Einmal habe der Parlamentssprecher nicht alle erhobenen Hände gezählt. „Deshalb habe ich eine andere Art der Abstimmung gefordert.“ Berri aber habe sie angefahren: „Er sagte: Sei still und setz dich. Dann habe ich gerufen: Hör auf, so patriarchalisch zu sprechen. Dann griffen mich seine Stellvertreter (verbal) an.“

Doch das Machogehabe der etablierten Politiker hindert Kaakour nicht an ihrer Arbeit. „Ich bereite meine Akten besser vor als sie. Ich lese die Akten tatsächlich, bevor ich in eine Sitzung gehe, und widerspreche allen.“ Im Libanon sei das eine neue Art, Politik zu machen.

Priorität haben für die Abgeordnete Sozialfragen. „Wir müssen die Gesellschaft vor Armut schützen, vor allem mit einer universellen Gesundheitsversorgung und guter Bildung. Und natürlich brauchen wir einen geregelten Haushalt und Wirtschaftsreformen.“ Wer verhindert die Reformen? „Die Regierung“, sagt Kaakour.

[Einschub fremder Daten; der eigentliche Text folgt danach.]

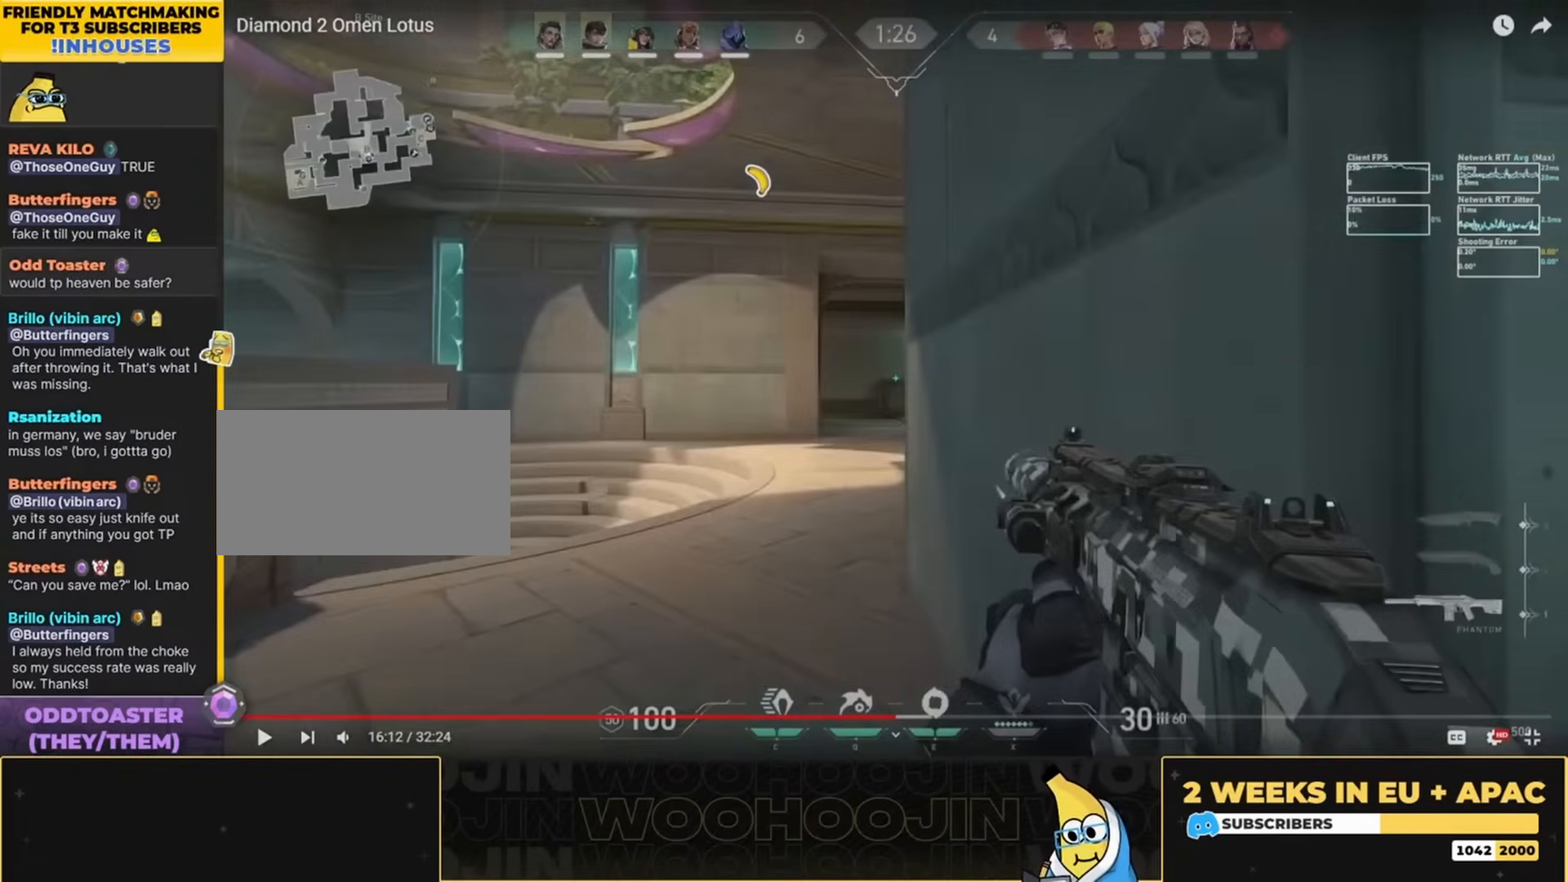
{"keys": ["d"], "mouse": [], "events": []}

Die erste Kabinettssitzung der Übergangsregierung seit der Wahl enthielt im Dezember keinen Punkt zur Umsetzung von Reformen, die für ein Abkommen mit dem IWF zur Bewältigung der Finanzkrise des Landes erforderlich sind. In der Zwischenzeit bekommt der Libanon humanitäre Hilfen, um einen völligen sozialen Zusammenbruch abzuwenden. So werden Krankenhäuser, Schulen und Infrastruktur für sauberes Trinkwasser durch humanitäre Gelder am Laufen gehalten.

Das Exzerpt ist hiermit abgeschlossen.